◆ Selected excerpt:
------------------------------

(Here's hoping I can pull this thought properly out of my brain-stew. It's been an incoherent while, and I'm still sick, so.)
So I'm a semi-adherent of a religion that has a particular set of principles to it. Value of sex, pride, self, power, passion, to start with. The notion that one should not submit one's life-force to the will of another. Some interesting stuff about boundaries and edge cases. Learning how to be true to yourself. That sort of thing.
And sometime last summer, someone posted to a mailing list for folks who are associated with that faith a question of whether or not they thought there was an incompatibility between the religion and wanting to be a submissive in a BDSM context.
And the thing is, when I saw that conversation start, I expected that a good half of the responses would be the predictable stereotypes: the 'well, so long as when you're done working through your issues you go back to vanilla sex' sorts, or the 'people with that sort of interest are defective somehow' or any of the usual stuff. What surprised me, though, was how much the conversation pissed me off. (And that's with only about half the people on the anti-kink side; I'm more familiar with greater skews.)

------------------------------

◆ Recorded information:
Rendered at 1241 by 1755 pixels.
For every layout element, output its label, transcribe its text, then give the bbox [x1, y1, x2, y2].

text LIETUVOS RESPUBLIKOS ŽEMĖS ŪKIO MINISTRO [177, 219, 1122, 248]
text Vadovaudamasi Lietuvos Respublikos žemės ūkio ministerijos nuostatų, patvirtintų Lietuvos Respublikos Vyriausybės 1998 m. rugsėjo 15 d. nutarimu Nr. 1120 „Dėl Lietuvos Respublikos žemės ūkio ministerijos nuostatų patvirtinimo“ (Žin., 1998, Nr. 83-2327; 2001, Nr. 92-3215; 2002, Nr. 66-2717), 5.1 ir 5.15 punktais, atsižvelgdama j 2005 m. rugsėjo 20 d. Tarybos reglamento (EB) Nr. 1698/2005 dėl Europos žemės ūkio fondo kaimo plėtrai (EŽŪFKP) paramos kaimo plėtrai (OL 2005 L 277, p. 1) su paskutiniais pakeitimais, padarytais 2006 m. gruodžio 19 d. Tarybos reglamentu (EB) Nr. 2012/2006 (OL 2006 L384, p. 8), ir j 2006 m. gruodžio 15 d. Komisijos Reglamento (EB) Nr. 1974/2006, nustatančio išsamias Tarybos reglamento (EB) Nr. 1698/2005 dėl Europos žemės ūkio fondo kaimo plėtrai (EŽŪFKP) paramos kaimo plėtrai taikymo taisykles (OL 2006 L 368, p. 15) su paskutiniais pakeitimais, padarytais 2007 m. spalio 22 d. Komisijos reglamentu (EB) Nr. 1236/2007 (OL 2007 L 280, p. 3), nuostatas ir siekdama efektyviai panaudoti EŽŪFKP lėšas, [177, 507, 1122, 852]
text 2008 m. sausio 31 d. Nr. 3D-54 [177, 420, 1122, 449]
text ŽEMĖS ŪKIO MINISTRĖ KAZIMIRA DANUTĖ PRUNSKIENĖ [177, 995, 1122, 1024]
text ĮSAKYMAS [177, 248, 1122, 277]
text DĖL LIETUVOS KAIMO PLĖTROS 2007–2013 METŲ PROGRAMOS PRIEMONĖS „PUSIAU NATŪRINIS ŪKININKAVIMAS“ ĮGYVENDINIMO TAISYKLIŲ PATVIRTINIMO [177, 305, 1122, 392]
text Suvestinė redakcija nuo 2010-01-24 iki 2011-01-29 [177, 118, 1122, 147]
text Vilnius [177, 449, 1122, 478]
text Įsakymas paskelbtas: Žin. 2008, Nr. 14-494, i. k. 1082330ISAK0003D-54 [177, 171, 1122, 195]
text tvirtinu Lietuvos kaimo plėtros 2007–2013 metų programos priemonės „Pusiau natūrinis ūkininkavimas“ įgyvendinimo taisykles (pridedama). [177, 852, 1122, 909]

------------------------------

◆ Problems to work on:
A. From the blog post on religion and submission, transcribe the passage starting with "And sometime last" and going on through "a BDSM context.".
B. Which values does the blog post on religion and submission name as the first of the religion's principles? List them all.
C. Carry the blog post on religion and submission forward with the next part, starting after its final sentence.
The records are separate material that has no connection to the blog post.

◆ Answers in order:
A.
And sometime last summer, someone posted to a mailing list for folks who are associated with that faith a question of whether or not they thought there was an incompatibility between the religion and wanting to be a submissive in a BDSM context.

B.
- sex
- pride
- self
- power
- passion

C.
There were people who equated being a submissive to "being somebody's victim". The word "doormat" appeared. It was suggested that being a sub was incompatible with being assertive. Someone asked how humiliation like that was compatible with the virtue of pride. This notion that the only way a self-realised and -- dare I say it, empowered -- person could be a submissive is if they were feigning weakness and "topping from the bottom" seemed to be the basic notion; the idea that someone might chose of their own will and Will to do such a thing was alien. It was all this huge mass of bad internet porn version of kink, full of stereotype, uninterested in seeing anything else.
And I pointed out that at this point in my life I'm not willing to bend my life-force to the point of having a kinkless relationship, and there was, if I recall, silence. That my pride and self-awareness were not compatible with giving that up. I pointed out that there was stereotyping going on, to equivalent response. I pointed out that the explorations of power and passion were really illuminating to me and a strong part of my religious experience, too, because I'm that kinda freak. And ... a few people made comments about how that sort of conversation was inappropriate for the list, that it should be kept "in the dungeon", and after a little bit of final, flailing commentary about how flagellation has been used in various forms of religious experience, the conversation died.
Fascinating, the power of the stereotype.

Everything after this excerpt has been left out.